Ahorré en dólares, guardé en un plazo fijo, traté de armarme un futuro. La inestabilidad me causaba miedo; tenía el sueño de la casa propia. Los hijos de nuestra generación no conocen de lo que hablo. No lo vivieron. Hoy, guardar para después, es casi una utopía. No sólo porque el tiempo se aceleró y los deseos parecen urgencias, sino porque muchos sueños ya tomaron estado —casi— de inalcanzables. Una zanahoria que no se atrapa en ésta ni en ninguna verdulería del barrio. Avión mediante, el afuera —para muchos— parece alternativa.
Luego de varios años de relación de dependencia logré mi departamentito, abracé mi vida de soltera y, un mes después —en diciembre 2001—, se cayó Argentina.

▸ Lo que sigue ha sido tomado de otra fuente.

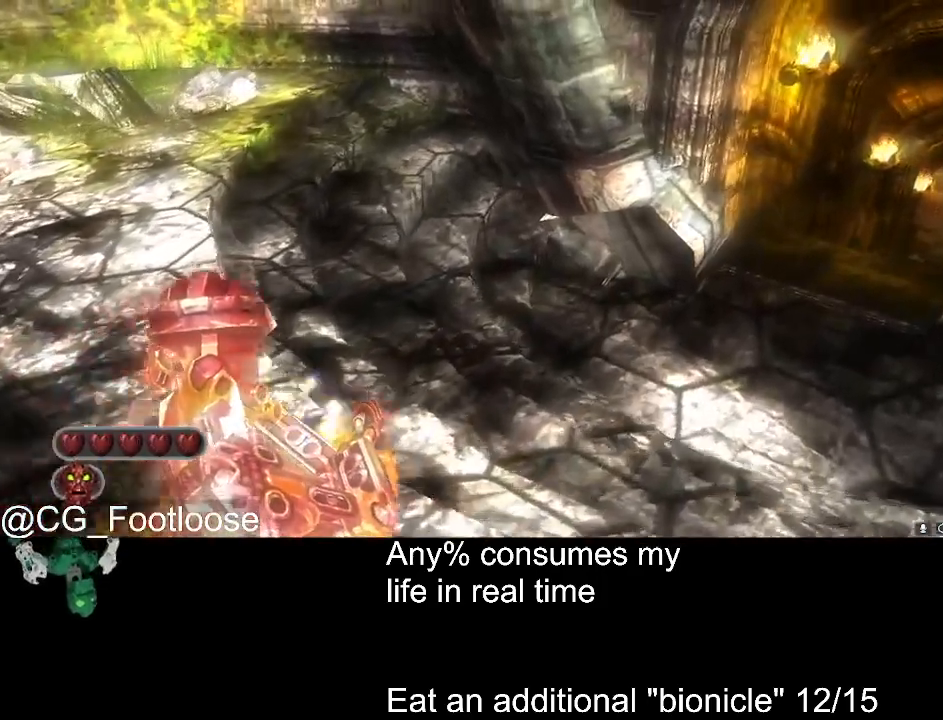
{"keys": ["d", "w"], "mouse": ["left"], "events": []}
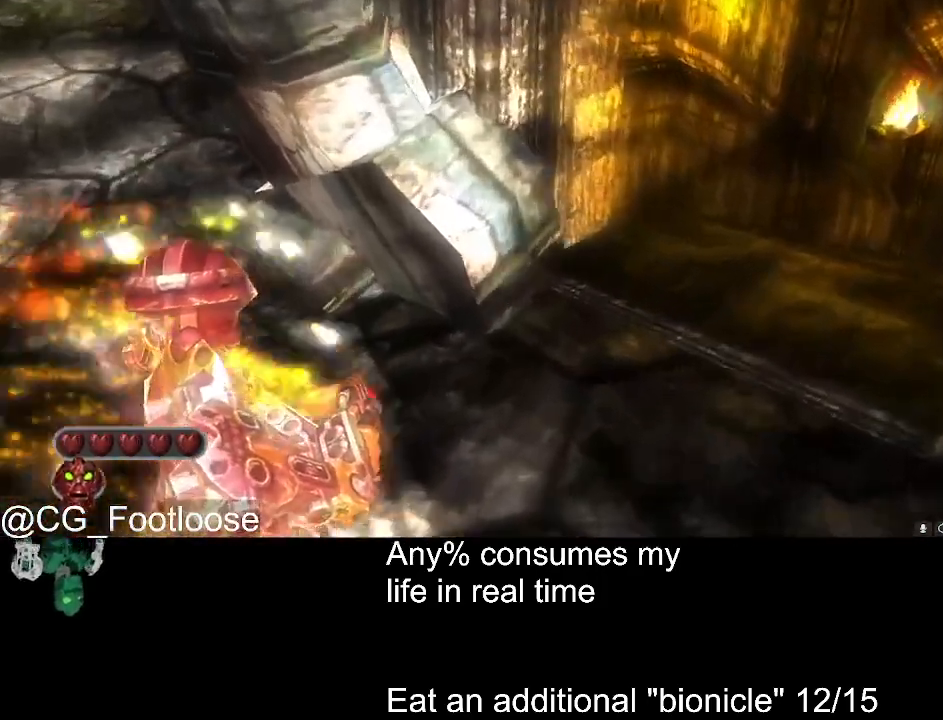
{"keys": ["d", "w"], "mouse": ["left"], "events": []}
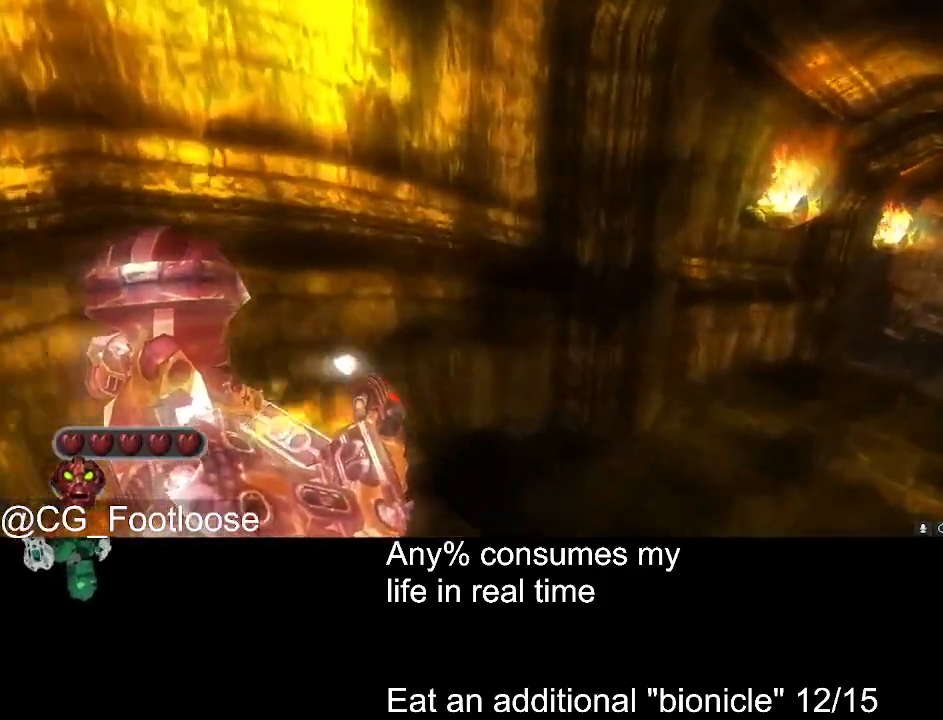
{"keys": ["d", "w"], "mouse": ["left"], "events": []}
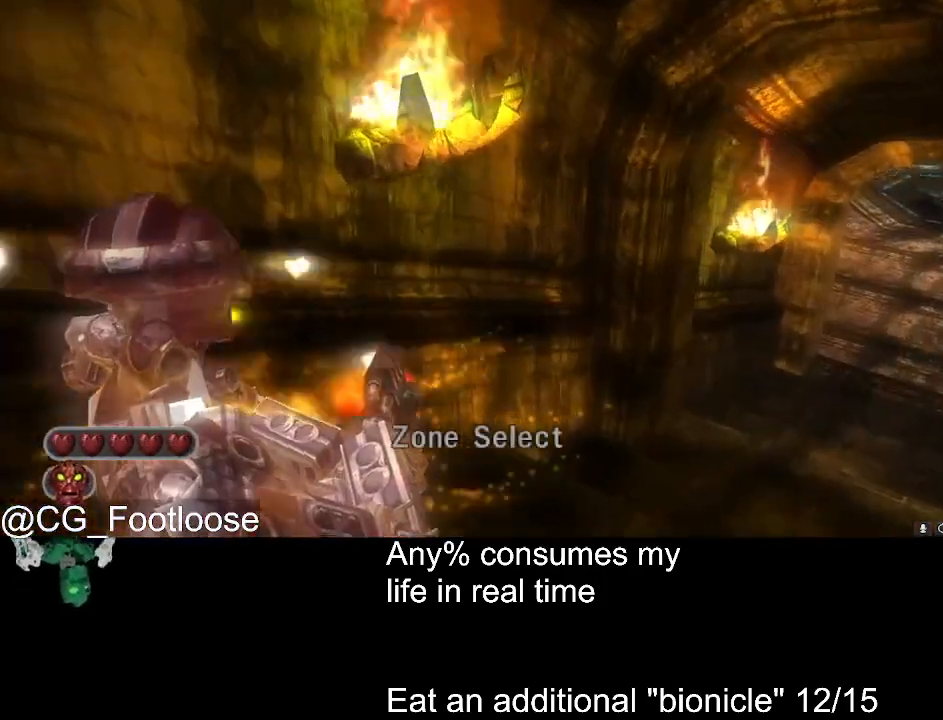
{"keys": ["d", "w"], "mouse": ["left"], "events": []}
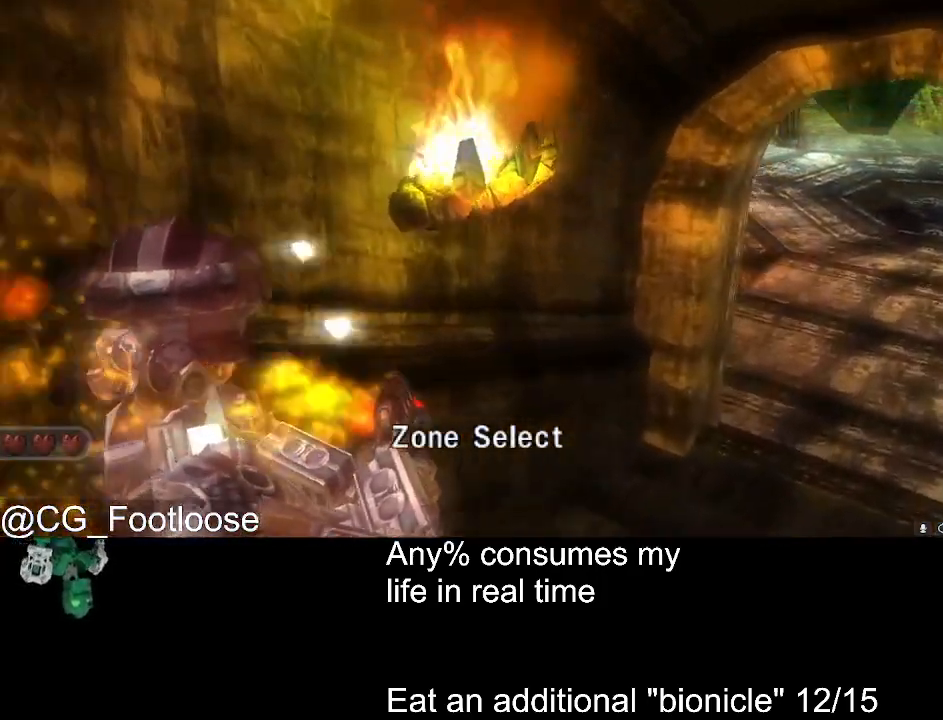
{"keys": ["d", "w"], "mouse": ["left"], "events": []}
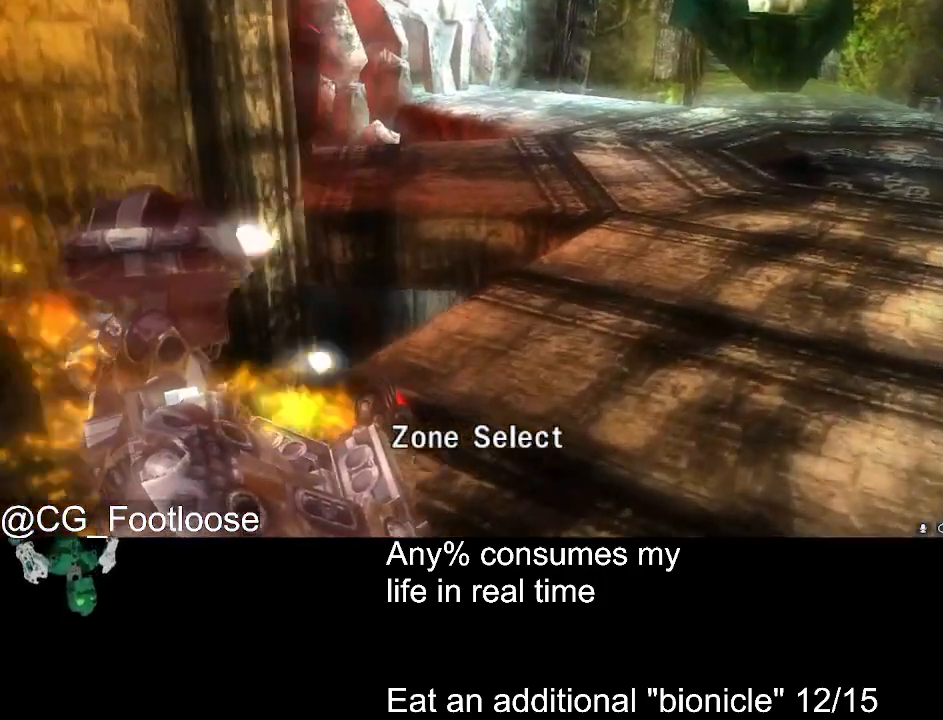
{"keys": ["d", "w"], "mouse": ["left"], "events": []}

Estaba trabajando en el banco el día que la policía montada galopaba por Diagonal Norte y Florida. La puerta de ingreso, que abría religiosamente a las 10 y cerraba a las 15 hs, decidió anticiparse y nos dejó a todos adentro. Blindados, literal. Nosotros en el bunker; afuera, moría gente.
Unas horas después, salimos eyectados por una puerta trasera como ratones a sus madrigueras, sin saber bien para dónde ir. Tampoco supimos bien cómo hacer cuando nuestro trabajo se convirtió en un campo minado. Insultos, desesperación, amparos, horarios inhumanos; el peor lugar en el peor momento. Los empleados nos transformamos en malos de una película que no habíamos decidido protagonizar, intentando —cual mantra— sostenernos en la idea de que estábamos para informar.
“Hoy es feriado bancario”.
“Puede retirar de la cuenta 250 dólares semanales”.
“Las inversiones quedaron pesificadas, los préstamos también”.
El dinero licuado, convertido en pesos, convertido en cedros, convertido en “vaya a saber qué podés hacer con él, si es que podés hacer algo”.
“¡Qué suerte que sacaste tu dinero antes!”
No recuerdo cuántos kilos bajé en esa época donde no había, siquiera, horario de almuerzo. No contabilicé cuántas puteadas recibí, tratando de entender que no eran para mí. Pero también existió ese café con leche con medialunas que me trajo un cliente desesperado bajo el lema “vos también tenés que comer”. Un gesto amoroso en una época difícil para casi todos, salvo para quienes saben manejar el timing de los negocios (otra vez, muchas veces).
Luego del 2001 vino el 2002, y el 2003. El negocio de los bancos, definitivamente, había cambiado. Nadie quería depositar dinero ni pedir tarjetas de crédito, éramos empleados de trámites varios. Para decirlo con todas las letras, sobrábamos. Fueron los años de despidos y retiros voluntarios. En aquella época, sacarte la doble (indemnización) era el tiro de generala más incierto. Algunos tuvimos suerte. Abrazamos nuestra reciente profesión – en mi caso, la psicología – y logramos irnos con un poco de dinero para ganar tiempo y rearmarnos. Esa renuncia laboral, en un momento turbulento, inauguró para mí otro modo de vivir.
Recuerdo una publicidad de fines de los 90 cuyo eslogan se hizo muy conocido. “Hay cosas que el dinero no puede comprar; para todo lo demás, existe Mastercard”. Pienso que, esas cosas que el dinero no puede comprar – si lo básico está cubierto -, son las que sostienen. Las que perduran en el tiempo. Las que siempre corren riesgo de considerarse “inútiles”, a pesar de que son punto de anclaje, escape, resquicio. La vida en su máxima expresión. Sin esas cosas que el dinero no puede comprar, el tiempo pierde sustancia.
Diría; si el tiempo es dinero, más que tiempo, es pasatiempo.
Pasa-tiempo.
Lo que pasa… y se va.
Daniela Manuli. Psicoanalista, escritora y docente de nivel superior.